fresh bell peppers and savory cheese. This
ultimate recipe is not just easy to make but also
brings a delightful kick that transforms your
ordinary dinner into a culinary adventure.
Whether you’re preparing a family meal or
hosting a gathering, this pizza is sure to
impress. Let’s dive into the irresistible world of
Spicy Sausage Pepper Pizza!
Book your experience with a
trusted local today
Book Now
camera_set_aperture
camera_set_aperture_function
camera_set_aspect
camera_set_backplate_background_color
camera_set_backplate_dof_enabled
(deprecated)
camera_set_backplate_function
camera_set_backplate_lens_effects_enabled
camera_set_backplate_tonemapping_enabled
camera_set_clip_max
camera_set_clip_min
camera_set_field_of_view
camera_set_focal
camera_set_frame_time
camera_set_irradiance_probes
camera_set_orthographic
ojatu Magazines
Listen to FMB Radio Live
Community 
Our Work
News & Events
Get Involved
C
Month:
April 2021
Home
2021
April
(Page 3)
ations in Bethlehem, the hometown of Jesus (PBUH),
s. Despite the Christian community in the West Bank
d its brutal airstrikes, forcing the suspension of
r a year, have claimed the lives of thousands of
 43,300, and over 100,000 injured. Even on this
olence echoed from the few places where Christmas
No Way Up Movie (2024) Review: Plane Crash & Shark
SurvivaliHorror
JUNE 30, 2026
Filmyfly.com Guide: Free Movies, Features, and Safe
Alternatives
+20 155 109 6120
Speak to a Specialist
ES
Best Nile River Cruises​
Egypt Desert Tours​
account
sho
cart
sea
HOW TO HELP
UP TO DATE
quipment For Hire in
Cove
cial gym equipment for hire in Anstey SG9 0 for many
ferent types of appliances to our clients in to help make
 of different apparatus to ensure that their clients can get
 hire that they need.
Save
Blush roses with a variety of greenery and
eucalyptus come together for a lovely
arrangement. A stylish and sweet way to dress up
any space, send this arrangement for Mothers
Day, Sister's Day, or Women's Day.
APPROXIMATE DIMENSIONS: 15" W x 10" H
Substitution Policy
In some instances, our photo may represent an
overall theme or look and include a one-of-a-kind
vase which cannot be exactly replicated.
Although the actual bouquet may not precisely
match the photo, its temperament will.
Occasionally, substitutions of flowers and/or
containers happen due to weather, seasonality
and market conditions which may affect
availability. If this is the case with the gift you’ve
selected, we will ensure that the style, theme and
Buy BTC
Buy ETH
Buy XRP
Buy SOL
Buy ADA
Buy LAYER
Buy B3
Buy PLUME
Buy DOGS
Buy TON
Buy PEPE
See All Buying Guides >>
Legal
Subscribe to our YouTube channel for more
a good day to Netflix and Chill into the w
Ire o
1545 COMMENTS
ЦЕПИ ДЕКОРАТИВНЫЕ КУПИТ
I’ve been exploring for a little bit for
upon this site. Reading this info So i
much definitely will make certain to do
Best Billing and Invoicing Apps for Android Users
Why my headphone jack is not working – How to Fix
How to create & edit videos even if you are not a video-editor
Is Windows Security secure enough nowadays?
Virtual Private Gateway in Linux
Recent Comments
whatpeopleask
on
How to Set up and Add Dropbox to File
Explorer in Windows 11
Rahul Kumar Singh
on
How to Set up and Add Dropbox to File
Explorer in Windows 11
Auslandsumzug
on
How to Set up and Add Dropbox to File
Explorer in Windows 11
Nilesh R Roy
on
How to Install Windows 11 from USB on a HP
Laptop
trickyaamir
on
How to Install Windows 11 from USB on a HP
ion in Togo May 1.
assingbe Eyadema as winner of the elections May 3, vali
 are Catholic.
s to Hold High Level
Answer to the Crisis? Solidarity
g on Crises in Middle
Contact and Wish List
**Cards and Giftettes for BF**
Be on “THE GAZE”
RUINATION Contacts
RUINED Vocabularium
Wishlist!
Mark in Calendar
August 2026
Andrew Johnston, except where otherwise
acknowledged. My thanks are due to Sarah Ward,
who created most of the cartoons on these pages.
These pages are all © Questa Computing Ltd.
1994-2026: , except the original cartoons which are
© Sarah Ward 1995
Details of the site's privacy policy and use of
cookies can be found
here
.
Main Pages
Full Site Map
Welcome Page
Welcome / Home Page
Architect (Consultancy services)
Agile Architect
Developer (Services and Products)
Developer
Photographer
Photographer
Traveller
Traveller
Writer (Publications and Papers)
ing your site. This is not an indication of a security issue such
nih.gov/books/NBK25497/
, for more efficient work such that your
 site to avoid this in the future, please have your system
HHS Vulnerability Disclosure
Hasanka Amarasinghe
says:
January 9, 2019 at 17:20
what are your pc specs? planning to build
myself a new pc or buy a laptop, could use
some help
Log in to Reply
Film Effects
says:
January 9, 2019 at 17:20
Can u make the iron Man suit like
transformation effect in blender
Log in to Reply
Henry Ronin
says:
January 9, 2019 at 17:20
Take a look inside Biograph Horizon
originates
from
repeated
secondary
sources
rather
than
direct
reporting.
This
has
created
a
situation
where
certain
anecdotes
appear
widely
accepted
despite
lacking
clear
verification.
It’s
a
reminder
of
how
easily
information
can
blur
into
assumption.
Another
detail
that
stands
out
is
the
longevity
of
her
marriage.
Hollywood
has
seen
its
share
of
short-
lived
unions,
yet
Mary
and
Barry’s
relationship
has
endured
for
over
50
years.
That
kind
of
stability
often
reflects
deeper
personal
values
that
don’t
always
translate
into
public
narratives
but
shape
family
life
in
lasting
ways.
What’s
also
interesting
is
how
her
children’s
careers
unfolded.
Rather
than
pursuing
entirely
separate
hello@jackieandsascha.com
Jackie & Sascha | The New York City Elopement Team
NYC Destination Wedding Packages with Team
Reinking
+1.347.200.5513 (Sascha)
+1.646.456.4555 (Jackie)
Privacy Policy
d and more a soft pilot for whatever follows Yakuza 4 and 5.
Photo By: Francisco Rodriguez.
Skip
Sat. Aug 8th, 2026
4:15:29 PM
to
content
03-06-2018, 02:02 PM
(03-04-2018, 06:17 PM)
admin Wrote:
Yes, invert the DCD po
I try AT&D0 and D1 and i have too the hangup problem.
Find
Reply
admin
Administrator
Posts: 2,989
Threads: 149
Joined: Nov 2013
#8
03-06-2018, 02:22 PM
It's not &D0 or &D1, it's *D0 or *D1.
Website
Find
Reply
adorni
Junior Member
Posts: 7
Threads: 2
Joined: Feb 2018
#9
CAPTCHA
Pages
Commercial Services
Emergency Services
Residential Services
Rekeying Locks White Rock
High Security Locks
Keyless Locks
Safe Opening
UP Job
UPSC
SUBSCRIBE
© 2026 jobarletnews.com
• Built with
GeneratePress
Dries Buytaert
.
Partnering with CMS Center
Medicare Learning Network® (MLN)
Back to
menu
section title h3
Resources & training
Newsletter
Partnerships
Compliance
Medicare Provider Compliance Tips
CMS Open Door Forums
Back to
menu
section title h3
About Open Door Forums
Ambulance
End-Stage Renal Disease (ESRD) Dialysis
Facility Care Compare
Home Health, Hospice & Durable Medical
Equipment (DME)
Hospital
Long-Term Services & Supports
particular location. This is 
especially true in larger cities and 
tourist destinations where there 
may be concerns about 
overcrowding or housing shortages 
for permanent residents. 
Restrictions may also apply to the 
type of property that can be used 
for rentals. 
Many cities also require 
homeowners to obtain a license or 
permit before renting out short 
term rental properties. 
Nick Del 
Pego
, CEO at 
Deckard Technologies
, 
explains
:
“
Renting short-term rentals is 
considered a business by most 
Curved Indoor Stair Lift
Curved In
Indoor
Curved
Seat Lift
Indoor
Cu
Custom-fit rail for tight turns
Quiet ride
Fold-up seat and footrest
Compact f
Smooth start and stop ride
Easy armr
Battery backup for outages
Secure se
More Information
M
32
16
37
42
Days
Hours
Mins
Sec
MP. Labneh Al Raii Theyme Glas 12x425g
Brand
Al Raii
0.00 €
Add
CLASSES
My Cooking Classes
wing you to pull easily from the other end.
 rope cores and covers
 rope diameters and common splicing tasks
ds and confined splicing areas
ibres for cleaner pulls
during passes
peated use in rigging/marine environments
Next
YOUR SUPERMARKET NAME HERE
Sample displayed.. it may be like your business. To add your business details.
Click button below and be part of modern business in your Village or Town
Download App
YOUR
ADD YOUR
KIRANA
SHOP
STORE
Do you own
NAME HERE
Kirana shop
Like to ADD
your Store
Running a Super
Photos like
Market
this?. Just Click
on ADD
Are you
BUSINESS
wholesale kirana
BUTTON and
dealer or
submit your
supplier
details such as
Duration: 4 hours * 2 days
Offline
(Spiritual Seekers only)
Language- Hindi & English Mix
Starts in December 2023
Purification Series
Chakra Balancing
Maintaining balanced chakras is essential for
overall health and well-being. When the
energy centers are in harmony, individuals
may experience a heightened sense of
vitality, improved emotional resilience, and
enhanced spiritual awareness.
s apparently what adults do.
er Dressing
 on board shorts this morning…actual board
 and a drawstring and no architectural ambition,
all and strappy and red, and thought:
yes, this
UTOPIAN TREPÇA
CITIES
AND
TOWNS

TASK INSTRUCTIONS: Tell how many lines of the records above hold the string "theme". Give no other text.

EXERCISE RESULT: 2